Anne E. Pusey

Anne E. Pusey

Fellow: Awarded 1990
Field of Study: Organismic Biology & Ecology

Competition: US & Canada

University of Minnesota, Minneapolis

Anne Pusey (Ph.D., Stanford University, 1978) is James B. Duke Professor and Chair of the Department of Evolutionary Anthropology at Duke University, and Director of the Jane Goodall Institute Research Center.
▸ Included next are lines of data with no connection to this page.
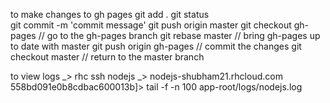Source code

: to make changes to gh pages
git add .
git status  
git commit -m 'commit message'
git push origin master
git checkout gh-pages // go to the gh-pages branch
git rebase master // bring gh-pages up to date with master
git push origin gh-pages // commit the changes
git checkout master // return to the master branch

to view logs 
_> rhc ssh nodejs
_> nodejs-shubham21.rhcloud.com 558bd091e0b8cdbac600013b]\>  tail -f -n 100 app-root/logs/nodejs.log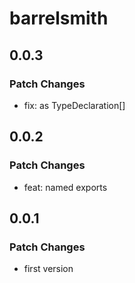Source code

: # barrelsmith

## 0.0.3

### Patch Changes

- fix: as TypeDeclaration[]

## 0.0.2

### Patch Changes

- feat: named exports

## 0.0.1

### Patch Changes

- first version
Formerly she was a McKnight Distinguished University Professor of Ecology, Evolution and Behavior, and Director of the Jane Goodall Institute’s Center for Primate Studies at the University of Minnesota. For most of her career she has studied the chimpanzees of Gombe National Park, Tanzania. She also studied the lions of the Serengeti, Tanzania, for twelve years. For the last twenty years she has overseen the archiving and digitization of data collected during the long-term study of Gobe chimpanzees that was initiated by Jane Goodall in 1960. Anne Pusey’s particular interests are in the behavioral ecology of chimpanzees, including factors influencing social structure, social development, social dominance, mating systems, and cooperation. She has authored or co-authored more than ninety publications. She was elected a Fellow of the American Academy of Arts and Sciences in 2005.